The blind man from the Gospel gained both bodily and spiritual sight. He no longer needs a walking stick—neither a physical, nor a spiritual one. With the help of the former, he reached the pool of Siloam, and with the latter—the Ever-flowing Fount. The former was, possibly, left behind near the pool or given to one of the blind paupers; but the latter he hands to those who are still wandering in spiritual darkness. The latter is not the kind of walking sticking you would search for in specialty stores or make out of a broken tree branch, but rather is one that’s been placed inside of the Holy Gospel by the apostle John. Take it, those who desire it.
Are there many that desire it? No, there are but a few.
There are few people who, like the blind man, sincerely ask: “Who is He, this Christ, that I might believe in Him?” (See: John 9:36).
Here is a typical introductory conversation with an adult who wants to be baptized and become a member of the Church.
“In order to be baptized, Christian faith is necessary. Are you a believer?”
“Yes, I believe in God.”
“Do you believe in Christ the Savior?”
“Yes, of course.”
“And who is He, Jesus Christ, in whom you believe? What do you know about Him? Why do you want to become His follower? Have you read the Gospel?”
“I don’t know. No, I haven’t read it. Why is this necessary? I have faith in my soul.”
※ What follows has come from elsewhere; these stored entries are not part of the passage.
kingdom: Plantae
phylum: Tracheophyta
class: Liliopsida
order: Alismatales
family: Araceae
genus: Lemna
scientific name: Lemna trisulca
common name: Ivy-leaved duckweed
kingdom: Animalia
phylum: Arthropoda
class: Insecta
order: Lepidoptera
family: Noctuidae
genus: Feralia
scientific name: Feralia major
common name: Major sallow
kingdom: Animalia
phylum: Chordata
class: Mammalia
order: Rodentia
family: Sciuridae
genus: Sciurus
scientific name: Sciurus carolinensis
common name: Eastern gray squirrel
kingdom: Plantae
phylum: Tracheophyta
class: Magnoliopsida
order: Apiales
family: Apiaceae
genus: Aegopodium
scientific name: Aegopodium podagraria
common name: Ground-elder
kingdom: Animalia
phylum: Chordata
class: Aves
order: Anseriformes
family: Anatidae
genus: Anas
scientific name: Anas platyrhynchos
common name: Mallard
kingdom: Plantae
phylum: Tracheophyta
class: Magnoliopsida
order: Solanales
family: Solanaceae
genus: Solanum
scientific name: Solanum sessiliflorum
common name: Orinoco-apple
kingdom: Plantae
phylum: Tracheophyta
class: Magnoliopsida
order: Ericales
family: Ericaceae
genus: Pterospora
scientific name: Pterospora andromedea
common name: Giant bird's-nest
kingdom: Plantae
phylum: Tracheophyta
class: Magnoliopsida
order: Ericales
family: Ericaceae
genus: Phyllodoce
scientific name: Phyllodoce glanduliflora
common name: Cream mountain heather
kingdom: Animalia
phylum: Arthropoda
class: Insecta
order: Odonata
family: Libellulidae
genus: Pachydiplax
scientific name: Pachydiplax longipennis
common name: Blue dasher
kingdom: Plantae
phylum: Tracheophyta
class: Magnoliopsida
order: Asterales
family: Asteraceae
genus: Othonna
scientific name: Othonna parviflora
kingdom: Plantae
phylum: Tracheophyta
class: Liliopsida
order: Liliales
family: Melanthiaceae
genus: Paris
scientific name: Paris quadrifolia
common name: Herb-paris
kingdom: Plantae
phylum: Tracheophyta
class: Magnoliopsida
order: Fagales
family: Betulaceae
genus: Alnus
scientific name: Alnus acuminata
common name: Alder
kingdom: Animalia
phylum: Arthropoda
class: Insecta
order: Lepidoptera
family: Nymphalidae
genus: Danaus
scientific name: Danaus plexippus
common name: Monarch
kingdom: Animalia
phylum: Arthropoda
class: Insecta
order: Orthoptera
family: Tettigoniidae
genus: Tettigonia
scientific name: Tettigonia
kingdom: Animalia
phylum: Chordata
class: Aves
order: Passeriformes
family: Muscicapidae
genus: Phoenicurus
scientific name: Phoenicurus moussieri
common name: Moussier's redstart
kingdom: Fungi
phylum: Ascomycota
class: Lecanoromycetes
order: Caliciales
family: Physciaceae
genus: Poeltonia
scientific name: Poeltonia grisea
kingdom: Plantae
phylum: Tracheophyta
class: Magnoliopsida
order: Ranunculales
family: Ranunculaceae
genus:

As you can see, such a person does not know how to make use of this walking stick—you have to slip it into their hands. Take it; take the same question of the blind man, take his desire to understand everything and make a meaningful step towards Christ, in order to worship Him sincerely. Take it!
Some take it, but others don’t.
It’s interesting how Christ answers the blind man: Thou hast both seen him, and it is he that talketh with thee (John 9:37). There’s something worth thinking about here. First of all, taking into consideration the words used in the Greek, we can translate the passage as follows: “You have gained sight, begun to see and now see Him…” Then the Lord adds, “and it is He that talketh with thee” in order to draw the previously blind man’s attention to his auditory memory. After all, a blind person’s sense of hearing, and likewise their auditory memory, is much better developed than that of the sighted. Christ is sort of saying to him: “Compare the voice which sent you to the pool of Siloam with My voice. It was I. Back then you only heard me, but now you can see me as well. I am the Messiah.”
I think that when someone picks up the New Testament, they have to experience something similar themselves. When they hear the voice of Christ, resounding from the verses of Holy Scripture, they have to compare it with that inner voice that spoke about having “God within one’s soul”, the Voice that spoke in them before, that led them to open up this Bible, that gave them the strength to live and keep going. Keep going where? To Him!
Do you hear? It is He!
And now take a closer look at Him, at His eyes full of love and compassion, at His deeply-pierced side, at the wounds on his hands and feet, and at the glorious radiance of His (and, therefore, your own) Resurrection!